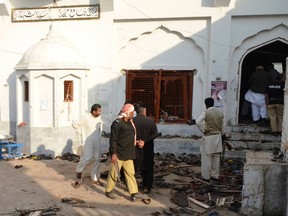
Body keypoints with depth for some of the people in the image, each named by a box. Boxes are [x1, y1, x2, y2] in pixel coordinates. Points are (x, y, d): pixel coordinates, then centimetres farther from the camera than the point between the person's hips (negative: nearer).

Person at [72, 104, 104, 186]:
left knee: (97, 160, 5)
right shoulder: (86, 118, -15)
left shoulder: (99, 117, 2)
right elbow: (74, 123, -11)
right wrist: (81, 133, -7)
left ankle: (94, 179, 16)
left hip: (97, 142, 6)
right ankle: (79, 170, 21)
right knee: (88, 158, -10)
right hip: (88, 142, -6)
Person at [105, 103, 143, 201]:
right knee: (114, 172, 5)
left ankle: (134, 192, 13)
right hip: (118, 154, -8)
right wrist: (113, 153, -20)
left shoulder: (130, 123, 13)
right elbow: (113, 139, -17)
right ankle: (108, 190, 23)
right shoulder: (117, 123, -14)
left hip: (128, 154, 8)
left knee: (130, 173, 8)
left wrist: (137, 143, 6)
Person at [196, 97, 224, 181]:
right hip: (217, 137, 5)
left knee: (207, 158, 5)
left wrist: (204, 129, -16)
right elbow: (221, 126, 11)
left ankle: (206, 176, 12)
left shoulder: (206, 112, -14)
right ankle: (215, 175, 22)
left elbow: (198, 122, -28)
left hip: (208, 137, -5)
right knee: (216, 157, 13)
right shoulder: (220, 112, 3)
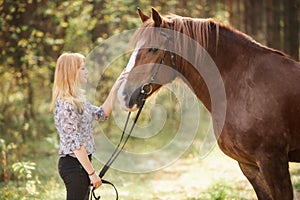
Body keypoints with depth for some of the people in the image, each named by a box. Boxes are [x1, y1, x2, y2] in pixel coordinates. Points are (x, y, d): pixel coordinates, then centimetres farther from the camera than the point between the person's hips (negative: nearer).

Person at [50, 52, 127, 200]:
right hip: (73, 165, -10)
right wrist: (92, 173, -19)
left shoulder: (77, 100, 12)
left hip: (80, 163, 10)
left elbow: (102, 114, 23)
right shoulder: (66, 104, -18)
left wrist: (115, 88, 17)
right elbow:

· · ·

* Required work *
Rewrite the records starting at the line with "right wrist: (113, 153, -20)" and ending at the line with "right shoulder: (220, 112, 3)", putting "left hip joint" in place of every "left hip" and leaving everything else unchanged.

* Written reply *
right wrist: (113, 153, -20)
left shoulder: (130, 123, 13)
right elbow: (113, 139, -17)
right ankle: (108, 190, 23)
right shoulder: (117, 123, -14)
left hip joint: (128, 154, 8)
left knee: (130, 173, 8)
left wrist: (137, 143, 6)
Person at [196, 97, 224, 181]:
right hip: (217, 137, 5)
left knee: (207, 158, 5)
left wrist: (204, 129, -16)
right elbow: (221, 126, 11)
left ankle: (206, 176, 12)
left shoulder: (206, 112, -14)
right ankle: (215, 175, 22)
left elbow: (198, 122, -28)
left hip joint: (208, 137, -5)
right knee: (216, 157, 13)
right shoulder: (220, 112, 3)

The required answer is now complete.